There’s a new *National Geographic* series called *Genius*, which depicts the life of Albert Einstein. I’m hoping viewers will come away with some basic understanding of Einstein’s ideas. It’s desperately needed, because the public is largely clueless about the wonderful relativity theories. Meanwhile, if you have five minutes right now, I’ll summarize the most important takeaways from one of history’s most important science developments.

There were actually two: two separate developments. Albert Einstein’s initial breakthrough was his 1905 Special Theory of Relativity, whose ideas were mostly evolutionary rather than revolutionary. It built upon revelations from physicists like Hendrik Lorentz and George Fitzgerald, and explained the bewildering 19^{th}-century discovery that light has a constant speed. It used simple math that even I could easily teach to my college students in the 1990s. But Einstein’s 1916 general relativity theory seemingly came from outer space. It had very little precedent and was truly an act of genius. Its math was complex, and utilized “field equations” that even NASA avoids whenever possible. A few years later it was said that only five people in the world understood General Relativity.

Special relativity clarified the concept of reference frames – meaning, the laws of physics work just as well from a moving platform as from a stationary one, but observers in each see different things happening; two events occurring sequentially in one situation might appear simultaneous in the other. And observers in each might disagree in their measurements of length and the passage of time, but would always agree when it came to light, which is always observed to have a constant speed. It established that matter and energy are two faces of the same phenomenon, so that a baseball is merely a sphere of concentrated energy. His famous equation E = mc², derived from the well-known kinetic energy formula E= ½mv² combined with the Lorentz transformation equation, showed how energy and matter convert to each other. This was the basis for the atomic bombs created 40 years later. It’s actually better not to say that mass can convert to energy; rather, mass *is *energy.

By contrast, general relativity largely dealt with motion.
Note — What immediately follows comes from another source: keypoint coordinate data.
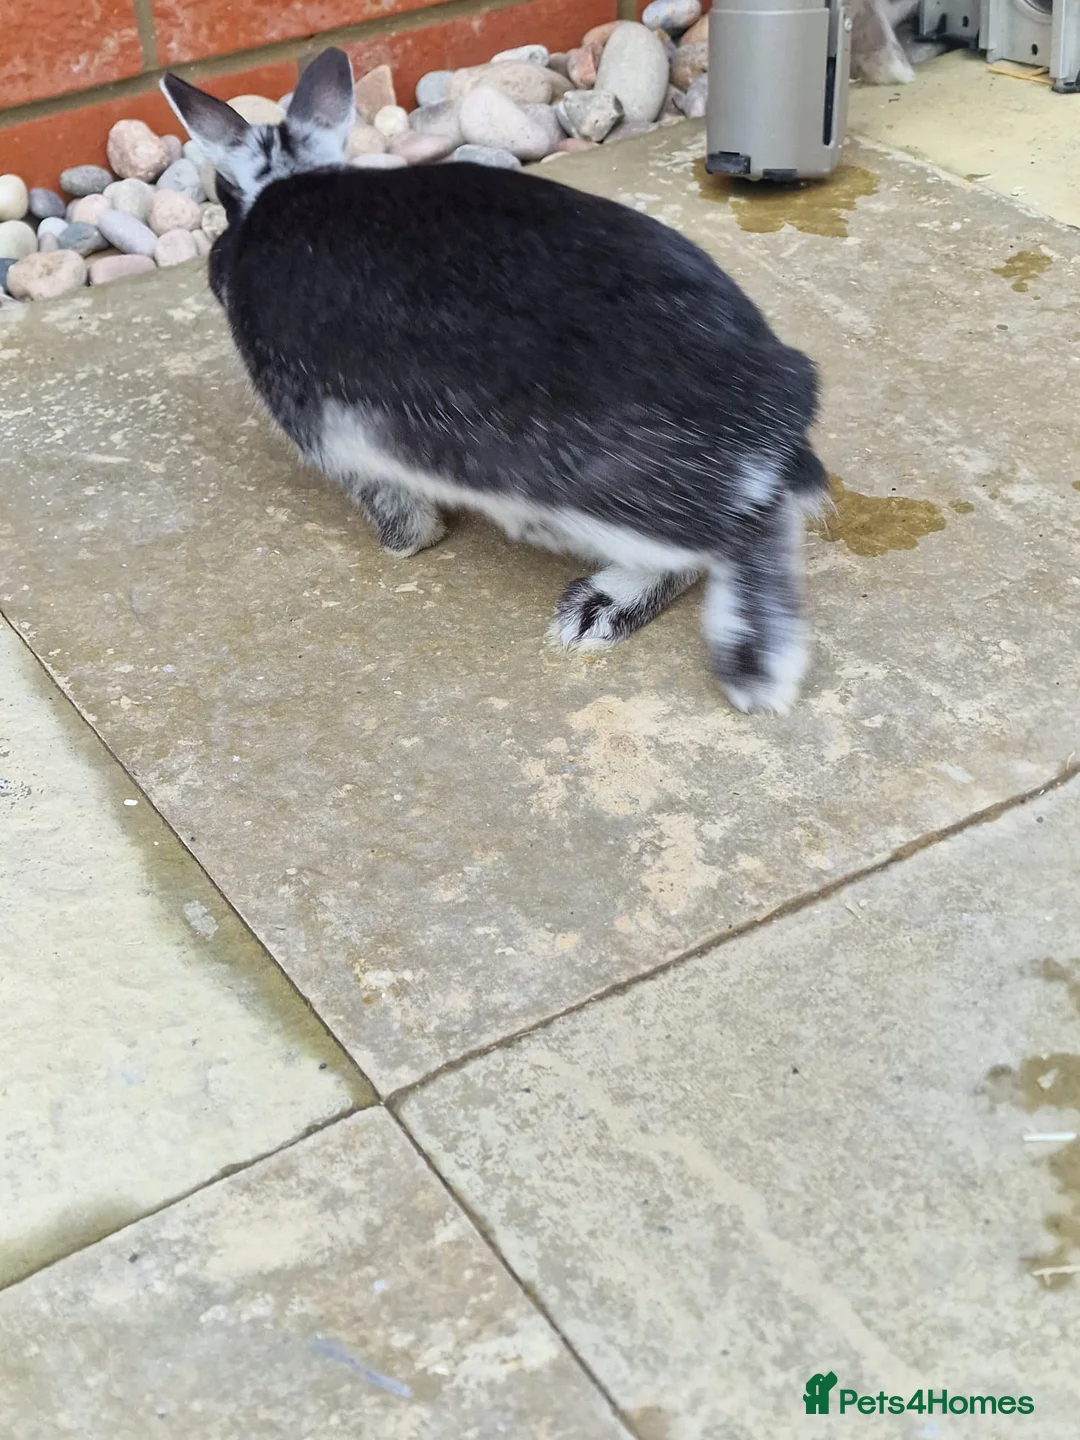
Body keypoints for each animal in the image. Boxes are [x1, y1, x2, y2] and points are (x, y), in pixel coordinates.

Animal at [161, 48, 829, 714]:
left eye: (225, 201)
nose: (214, 265)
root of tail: (770, 420)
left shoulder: (342, 443)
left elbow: (396, 508)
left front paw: (407, 546)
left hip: (575, 499)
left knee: (722, 543)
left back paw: (637, 619)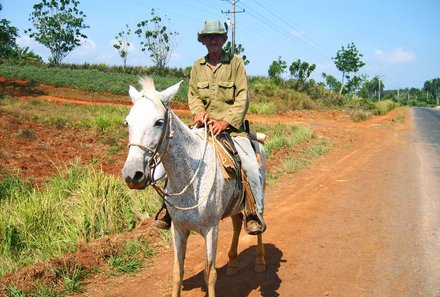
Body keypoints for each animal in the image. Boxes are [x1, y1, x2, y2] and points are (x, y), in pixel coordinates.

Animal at [120, 77, 264, 296]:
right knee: (238, 222)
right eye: (128, 122)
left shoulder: (211, 229)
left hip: (259, 195)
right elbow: (177, 273)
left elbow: (210, 274)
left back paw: (260, 261)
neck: (190, 176)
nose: (132, 174)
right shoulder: (178, 229)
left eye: (159, 122)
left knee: (260, 225)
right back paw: (232, 264)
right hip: (235, 205)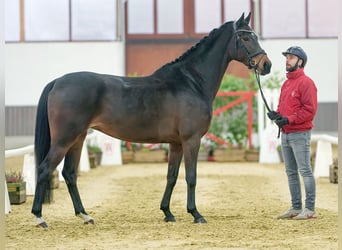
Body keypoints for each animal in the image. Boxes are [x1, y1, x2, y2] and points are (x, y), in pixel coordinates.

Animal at [32, 12, 272, 228]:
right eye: (246, 38)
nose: (266, 65)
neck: (191, 82)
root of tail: (57, 81)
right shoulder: (191, 140)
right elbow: (191, 177)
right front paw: (196, 214)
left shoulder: (176, 144)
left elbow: (171, 177)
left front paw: (167, 213)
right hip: (64, 139)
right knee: (44, 170)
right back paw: (39, 217)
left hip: (78, 138)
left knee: (69, 174)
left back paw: (85, 216)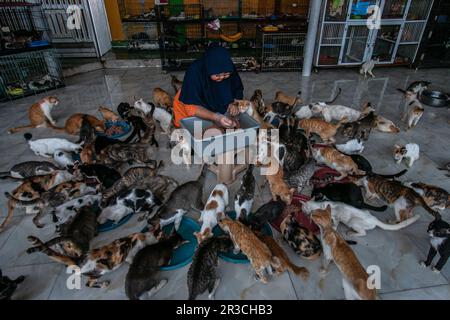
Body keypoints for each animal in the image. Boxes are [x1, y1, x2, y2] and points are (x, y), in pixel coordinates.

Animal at [26, 230, 160, 288]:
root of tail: (77, 260)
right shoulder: (129, 247)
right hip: (100, 269)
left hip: (95, 273)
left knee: (88, 283)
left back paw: (103, 285)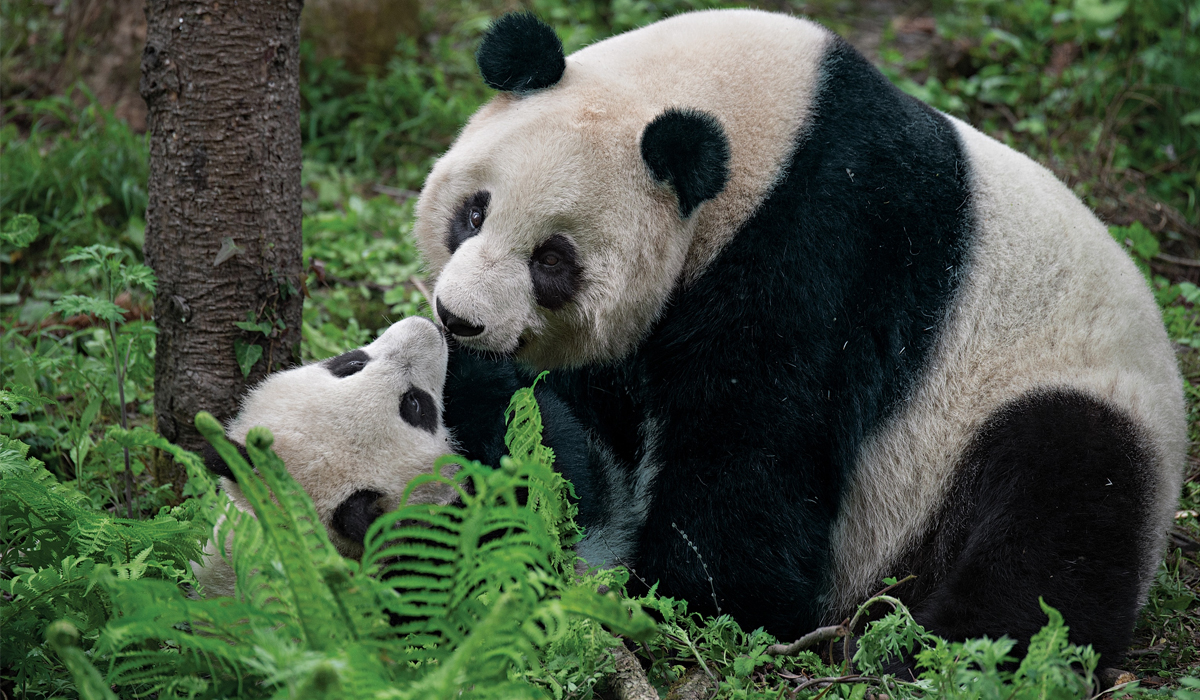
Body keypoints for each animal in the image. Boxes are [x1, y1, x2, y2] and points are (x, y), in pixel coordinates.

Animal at [415, 10, 1188, 663]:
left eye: (553, 261)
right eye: (474, 212)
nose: (459, 317)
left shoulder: (827, 249)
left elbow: (757, 448)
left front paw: (683, 598)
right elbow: (582, 441)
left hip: (1056, 397)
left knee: (1057, 517)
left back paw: (942, 648)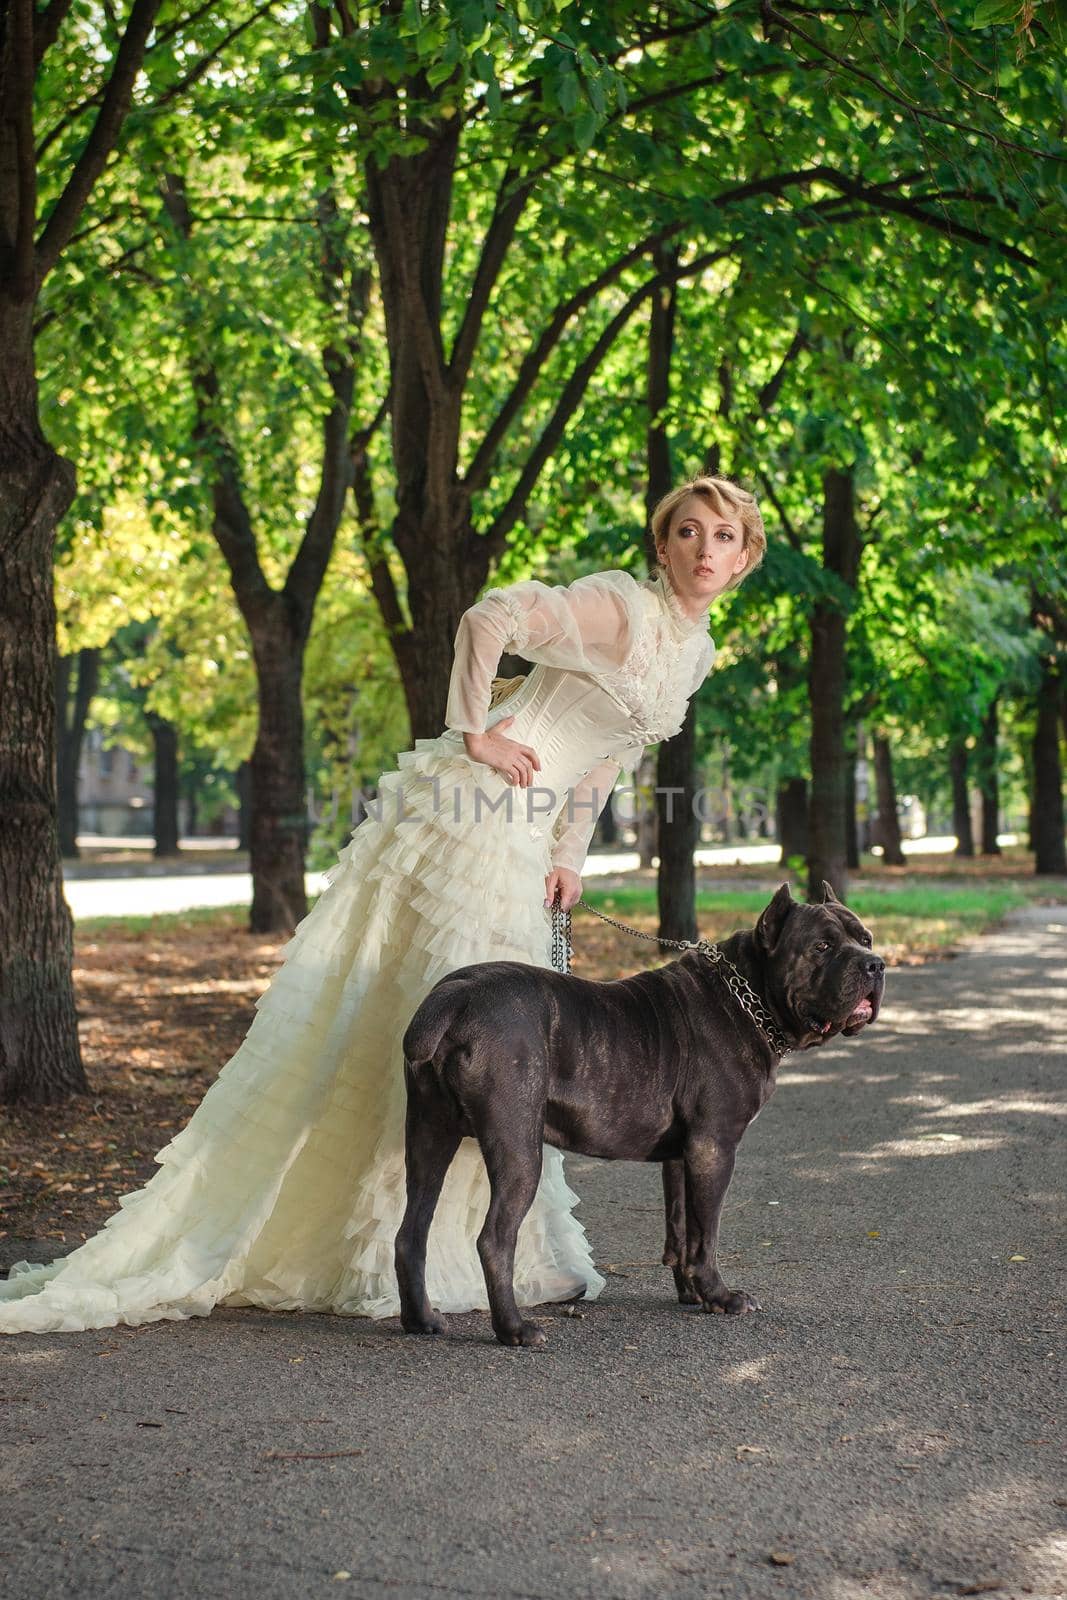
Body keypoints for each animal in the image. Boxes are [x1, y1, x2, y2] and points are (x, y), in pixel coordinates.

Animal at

Einstein showed that gravity, rather than being a force, is identical to acceleration, and results from a warping of empty space produced by nearby massive objects. (Thus, the feeling you get when standing on a sidewalk is not that Earth’s gravity is pulling on your feet, but that your body is being accelerated downward by the curved spacetime created by Earth’s mass.) Thus, a planet orbiting the Sun is merely falling in a straight path through the curved space caused by the Sun’s mass.

Einstein also introduced the concept of space-time, a mathematical construct (not an actual physical entity) that explains how objects move. One takeaway from this is that if we regard time and space as distinct from each other, we run into problems because each is illusory in and of itself. In reality, said Einstein, traveling faster through space always results in traveling at a slower rate through time. Thus, another aspect of general relativity is length contraction and time dilation. This means that distances in space shrink as you move faster, while at the same time anyone observing you sees your time slowing down.

These were mind-bending ideas. But were they true? British physicist Arthur Eddington realized that general relativity could be proven or disproven during a total solar eclipse. So, expeditions were dispatched during the eclipse of May 29, 1919, when the Sun was embedded in a star cluster in Taurus. Careful measurements showed that the stars nearest the Sun shifted position, proving that warped space-time had caused their light to arrive here by taking a slightly different path.

Hopefully, all this is of some help in grasping the basics of Einstein’s genius.